Task statement: Copy out every line of the listing below word for word, but leave out the pictures.

Chart interpretation exercises:
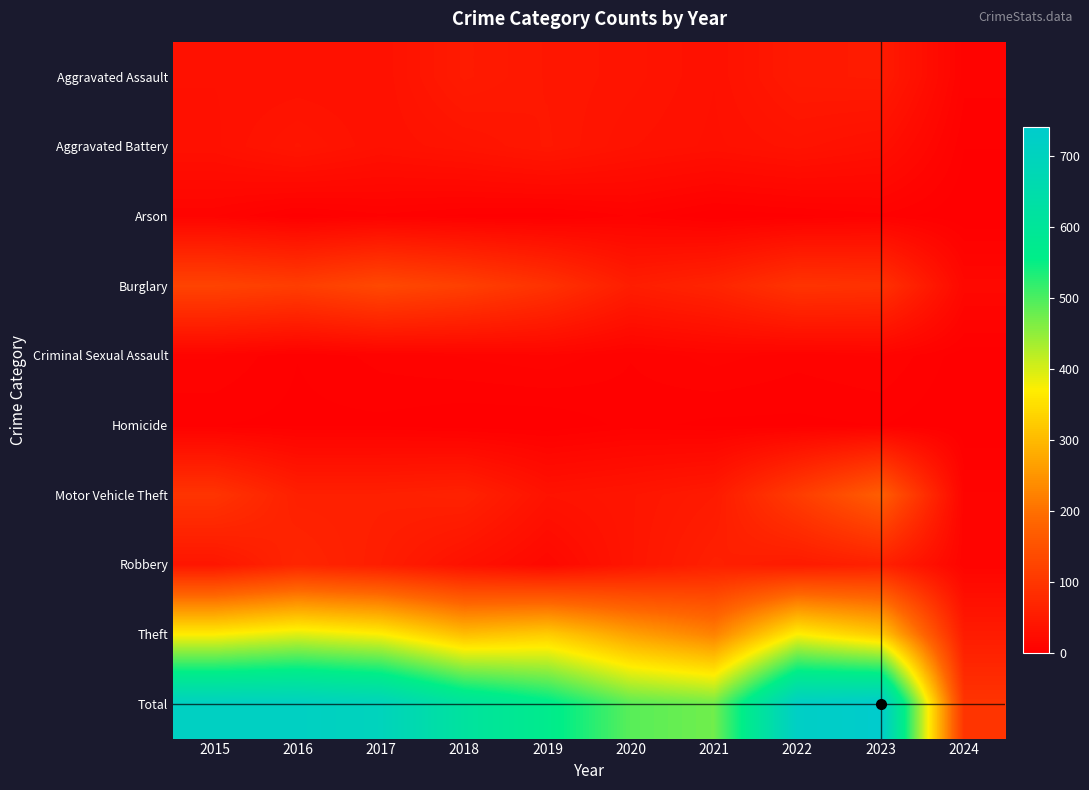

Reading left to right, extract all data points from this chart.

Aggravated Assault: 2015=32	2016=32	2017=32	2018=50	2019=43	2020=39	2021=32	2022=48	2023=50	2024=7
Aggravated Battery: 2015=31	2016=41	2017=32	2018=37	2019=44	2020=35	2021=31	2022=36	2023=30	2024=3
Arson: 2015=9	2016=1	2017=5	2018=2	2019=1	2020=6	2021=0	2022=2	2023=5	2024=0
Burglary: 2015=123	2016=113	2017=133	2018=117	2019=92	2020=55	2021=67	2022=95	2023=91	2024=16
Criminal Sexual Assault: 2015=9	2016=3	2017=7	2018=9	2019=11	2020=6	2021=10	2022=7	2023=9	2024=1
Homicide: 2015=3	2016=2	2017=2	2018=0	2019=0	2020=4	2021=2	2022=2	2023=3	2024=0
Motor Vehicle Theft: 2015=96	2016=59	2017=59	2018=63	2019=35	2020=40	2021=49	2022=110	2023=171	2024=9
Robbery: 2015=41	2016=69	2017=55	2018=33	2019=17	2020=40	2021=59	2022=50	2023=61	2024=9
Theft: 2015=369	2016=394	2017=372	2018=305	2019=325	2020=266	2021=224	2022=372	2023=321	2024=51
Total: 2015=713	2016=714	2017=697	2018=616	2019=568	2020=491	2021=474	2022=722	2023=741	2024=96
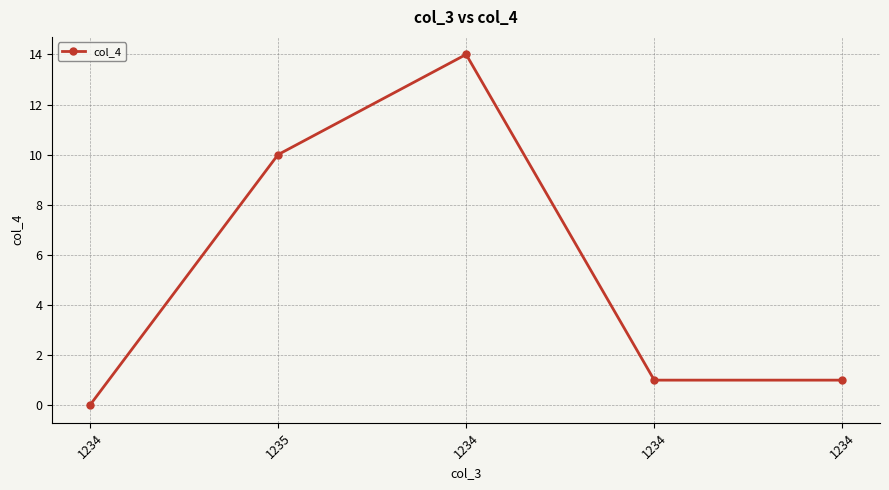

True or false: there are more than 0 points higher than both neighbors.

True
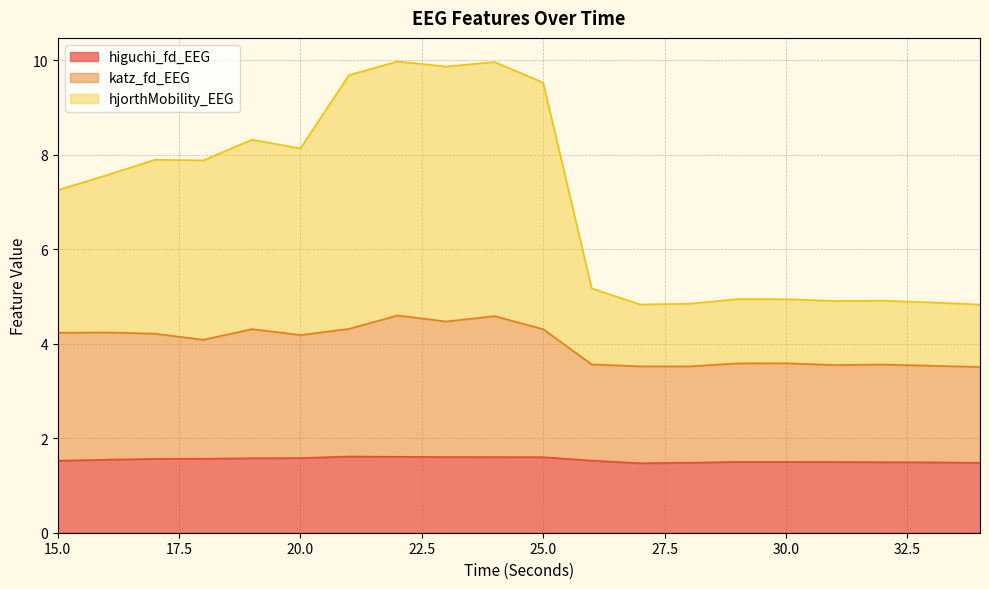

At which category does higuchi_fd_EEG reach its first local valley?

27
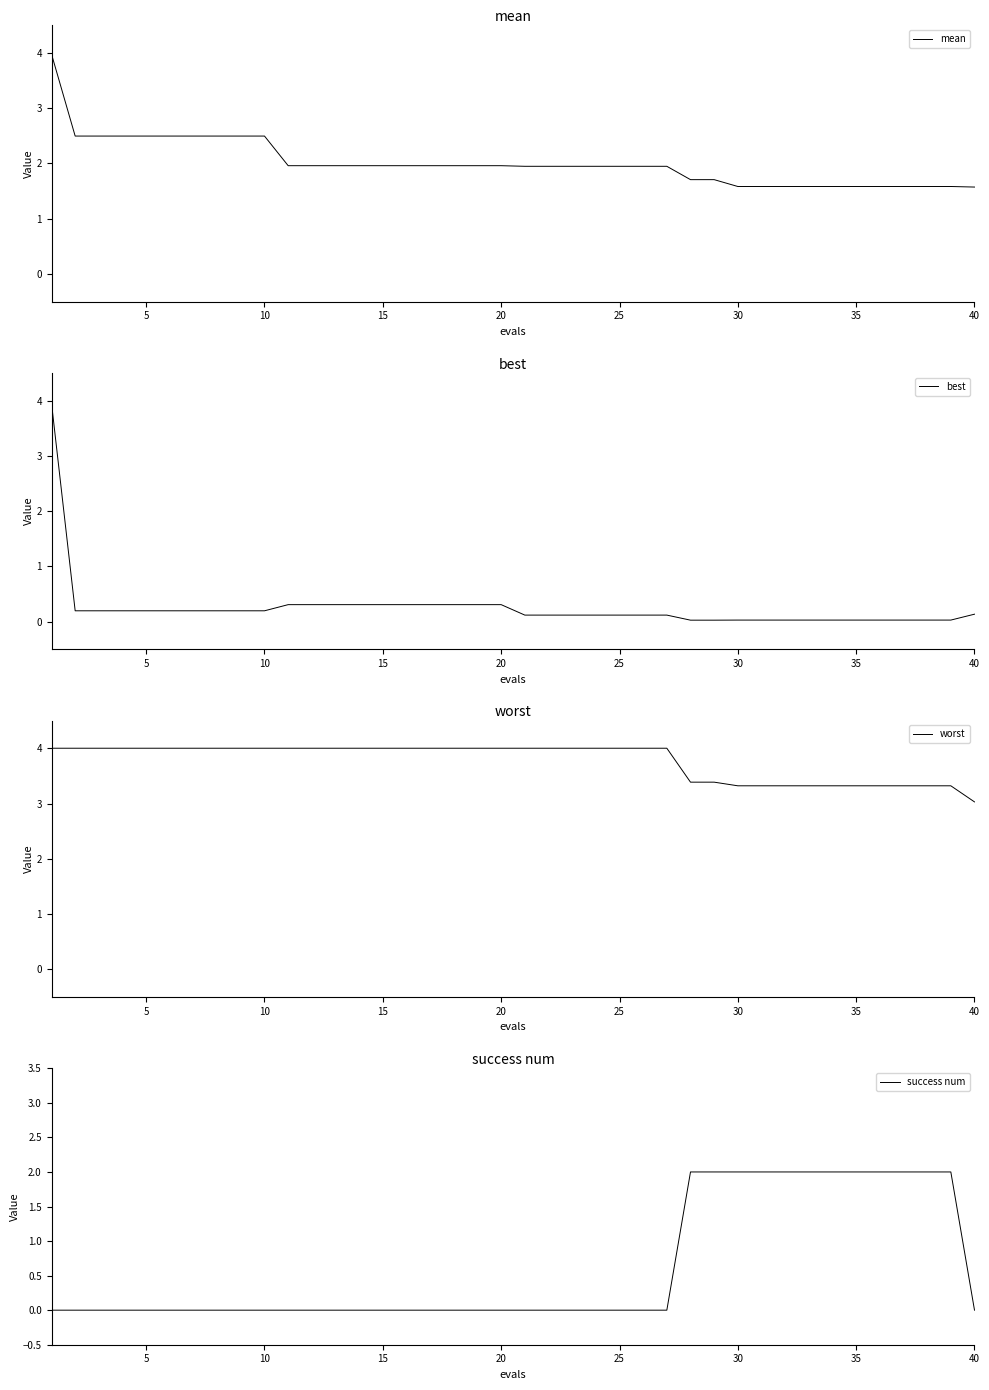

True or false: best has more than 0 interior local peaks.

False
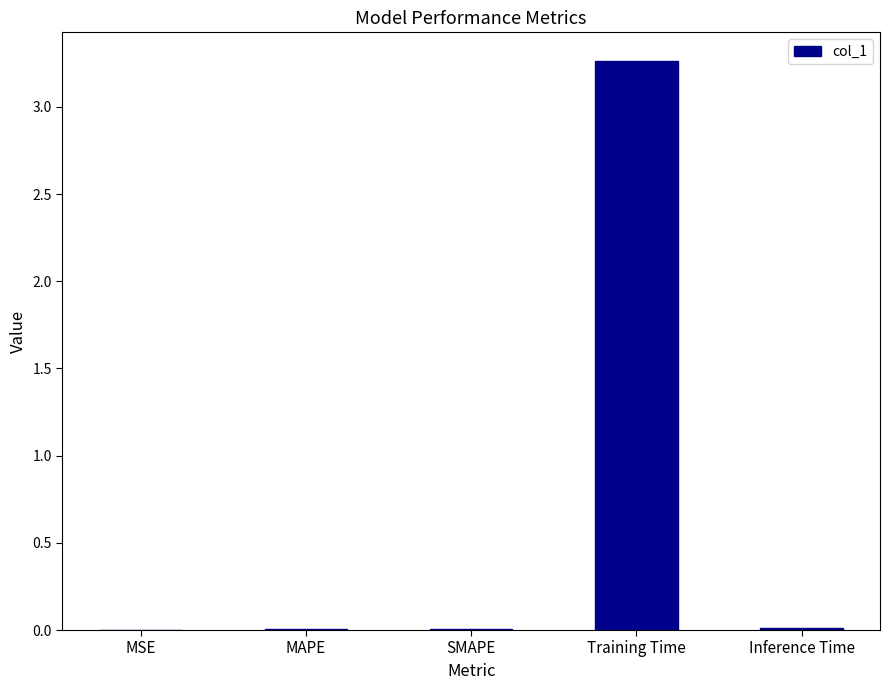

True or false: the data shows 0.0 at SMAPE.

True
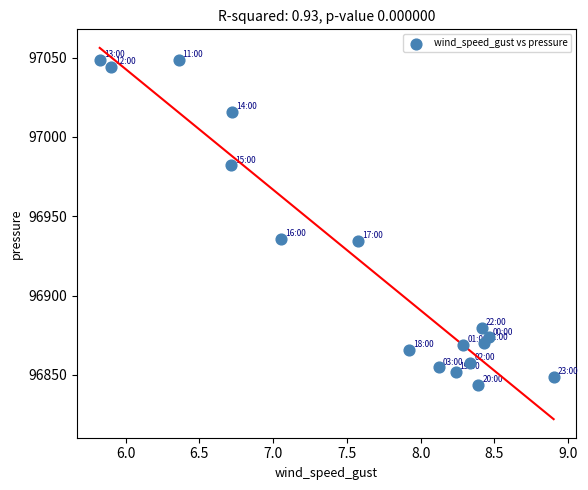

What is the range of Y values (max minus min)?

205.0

Answer section:
Reading left to right, extract all data points from this chart.

Aggravated Assault: 2015=32	2016=32	2017=32	2018=50	2019=43	2020=39	2021=32	2022=48	2023=50	2024=7
Aggravated Battery: 2015=31	2016=41	2017=32	2018=37	2019=44	2020=35	2021=31	2022=36	2023=30	2024=3
Arson: 2015=9	2016=1	2017=5	2018=2	2019=1	2020=6	2021=0	2022=2	2023=5	2024=0
Burglary: 2015=123	2016=113	2017=133	2018=117	2019=92	2020=55	2021=67	2022=95	2023=91	2024=16
Criminal Sexual Assault: 2015=9	2016=3	2017=7	2018=9	2019=11	2020=6	2021=10	2022=7	2023=9	2024=1
Homicide: 2015=3	2016=2	2017=2	2018=0	2019=0	2020=4	2021=2	2022=2	2023=3	2024=0
Motor Vehicle Theft: 2015=96	2016=59	2017=59	2018=63	2019=35	2020=40	2021=49	2022=110	2023=171	2024=9
Robbery: 2015=41	2016=69	2017=55	2018=33	2019=17	2020=40	2021=59	2022=50	2023=61	2024=9
Theft: 2015=369	2016=394	2017=372	2018=305	2019=325	2020=266	2021=224	2022=372	2023=321	2024=51
Total: 2015=713	2016=714	2017=697	2018=616	2019=568	2020=491	2021=474	2022=722	2023=741	2024=96

True or false: there are more than 0 points higher than both neighbors.

True

At which category does higuchi_fd_EEG reach its first local valley?

27

True or false: best has more than 0 interior local peaks.

False

True or false: the data shows 0.0 at SMAPE.

True

What is the range of Y values (max minus min)?

205.0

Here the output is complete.